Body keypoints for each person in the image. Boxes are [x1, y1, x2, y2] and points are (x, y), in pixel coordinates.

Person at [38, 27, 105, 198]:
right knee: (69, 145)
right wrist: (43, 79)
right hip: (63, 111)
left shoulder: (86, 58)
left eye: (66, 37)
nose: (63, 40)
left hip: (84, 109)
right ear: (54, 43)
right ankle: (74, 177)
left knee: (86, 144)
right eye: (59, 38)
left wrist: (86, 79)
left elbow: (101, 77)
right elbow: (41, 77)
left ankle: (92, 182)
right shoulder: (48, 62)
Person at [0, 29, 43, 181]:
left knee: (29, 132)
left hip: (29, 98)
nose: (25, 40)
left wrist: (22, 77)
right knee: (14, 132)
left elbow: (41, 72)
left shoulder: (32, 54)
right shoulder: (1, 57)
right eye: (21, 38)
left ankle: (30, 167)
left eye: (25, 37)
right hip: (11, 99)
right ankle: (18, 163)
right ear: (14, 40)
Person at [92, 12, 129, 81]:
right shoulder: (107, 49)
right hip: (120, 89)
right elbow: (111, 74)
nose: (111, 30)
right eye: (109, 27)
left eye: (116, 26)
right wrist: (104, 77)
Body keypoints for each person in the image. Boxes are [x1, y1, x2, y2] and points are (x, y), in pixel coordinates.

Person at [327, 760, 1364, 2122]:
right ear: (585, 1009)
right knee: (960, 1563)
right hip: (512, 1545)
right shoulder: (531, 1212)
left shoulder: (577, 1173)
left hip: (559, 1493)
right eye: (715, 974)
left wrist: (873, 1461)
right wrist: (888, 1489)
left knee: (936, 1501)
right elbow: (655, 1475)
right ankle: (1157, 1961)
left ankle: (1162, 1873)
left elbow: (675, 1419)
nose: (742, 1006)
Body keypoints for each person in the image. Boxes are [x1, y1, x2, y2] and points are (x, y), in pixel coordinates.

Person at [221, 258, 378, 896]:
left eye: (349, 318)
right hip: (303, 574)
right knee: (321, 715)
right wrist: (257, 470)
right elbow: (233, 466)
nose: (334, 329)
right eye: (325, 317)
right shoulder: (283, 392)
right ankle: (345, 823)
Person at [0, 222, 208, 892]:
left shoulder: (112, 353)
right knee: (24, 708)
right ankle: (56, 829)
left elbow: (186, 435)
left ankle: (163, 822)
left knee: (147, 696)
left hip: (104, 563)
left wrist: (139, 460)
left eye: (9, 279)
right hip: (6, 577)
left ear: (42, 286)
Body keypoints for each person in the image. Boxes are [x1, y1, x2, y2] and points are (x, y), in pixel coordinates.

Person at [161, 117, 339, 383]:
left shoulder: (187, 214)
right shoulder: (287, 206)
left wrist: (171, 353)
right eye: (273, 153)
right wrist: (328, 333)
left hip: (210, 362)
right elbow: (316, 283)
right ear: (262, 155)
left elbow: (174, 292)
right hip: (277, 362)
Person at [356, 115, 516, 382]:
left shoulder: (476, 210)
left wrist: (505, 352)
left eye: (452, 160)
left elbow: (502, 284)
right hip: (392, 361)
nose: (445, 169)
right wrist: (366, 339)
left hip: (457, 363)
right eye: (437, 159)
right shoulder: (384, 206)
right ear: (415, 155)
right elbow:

# Task brief
Repeat all of the material, exactly as it reads.

# Answer to this exercise
Body keypoints for each person in the image. Boxes are [x1, y1, x2, y2] and points are (x, y), in pixel coordinates.

Person at [38, 27, 105, 198]:
right knee: (69, 145)
right wrist: (43, 79)
right hip: (63, 111)
left shoulder: (86, 58)
left eye: (66, 37)
nose: (63, 40)
left hip: (84, 109)
right ear: (54, 43)
right ankle: (74, 177)
left knee: (86, 144)
right eye: (59, 38)
left wrist: (86, 79)
left elbow: (101, 77)
right elbow: (41, 77)
left ankle: (92, 182)
right shoulder: (48, 62)
Person at [0, 29, 43, 181]:
left knee: (29, 132)
left hip: (29, 98)
nose: (25, 40)
left wrist: (22, 77)
right knee: (14, 132)
left elbow: (41, 72)
left shoulder: (32, 54)
right shoulder: (1, 57)
right eye: (21, 38)
left ankle: (30, 167)
left eye: (25, 37)
right hip: (11, 99)
right ankle: (18, 163)
right ear: (14, 40)
Person at [92, 12, 129, 81]:
right shoulder: (107, 49)
right hip: (120, 89)
right elbow: (111, 74)
nose: (111, 30)
right eye: (109, 27)
left eye: (116, 26)
right wrist: (104, 77)
Body keypoints for each person in the image. Boxes are [x1, y1, x2, y2] and points are (x, y), in pixel coordinates.

Person at [327, 760, 1364, 2122]:
right ear: (585, 1009)
right knee: (960, 1563)
right hip: (512, 1545)
right shoulder: (531, 1212)
left shoulder: (577, 1173)
left hip: (559, 1493)
right eye: (715, 974)
left wrist: (873, 1461)
right wrist: (888, 1489)
left knee: (936, 1501)
right elbow: (655, 1475)
right ankle: (1157, 1961)
left ankle: (1162, 1873)
left elbow: (675, 1419)
nose: (742, 1006)
Body keypoints for each person in the image. Boxes are [x1, y1, x2, y2] and points are (x, y), in pixel coordinates.

Person at [221, 258, 378, 896]:
left eye: (349, 318)
right hip: (303, 574)
right knee: (321, 715)
right wrist: (257, 470)
right elbow: (233, 466)
nose: (334, 329)
right eye: (325, 317)
right shoulder: (283, 392)
right ankle: (345, 823)
Person at [0, 222, 208, 892]:
left shoulder: (112, 353)
right knee: (24, 708)
right ankle: (56, 829)
left elbow: (186, 435)
left ankle: (163, 822)
left knee: (147, 696)
left hip: (104, 563)
left wrist: (139, 460)
left eye: (9, 279)
right hip: (6, 577)
left ear: (42, 286)
Body keypoints for each person in the image. Boxes are [x1, y1, x2, y2] and points are (x, y), in pixel coordinates.

Person at [161, 117, 339, 383]:
left shoulder: (187, 214)
right shoulder: (287, 206)
left wrist: (171, 353)
right eye: (273, 153)
right wrist: (328, 333)
left hip: (210, 362)
right elbow: (316, 283)
right ear: (262, 155)
left elbow: (174, 292)
right hip: (277, 362)
Person at [356, 115, 516, 382]:
left shoulder: (476, 210)
left wrist: (505, 352)
left eye: (452, 160)
left elbow: (502, 284)
right hip: (392, 361)
nose: (445, 169)
right wrist: (366, 339)
left hip: (457, 363)
right eye: (437, 159)
right shoulder: (384, 206)
right ear: (415, 155)
right elbow:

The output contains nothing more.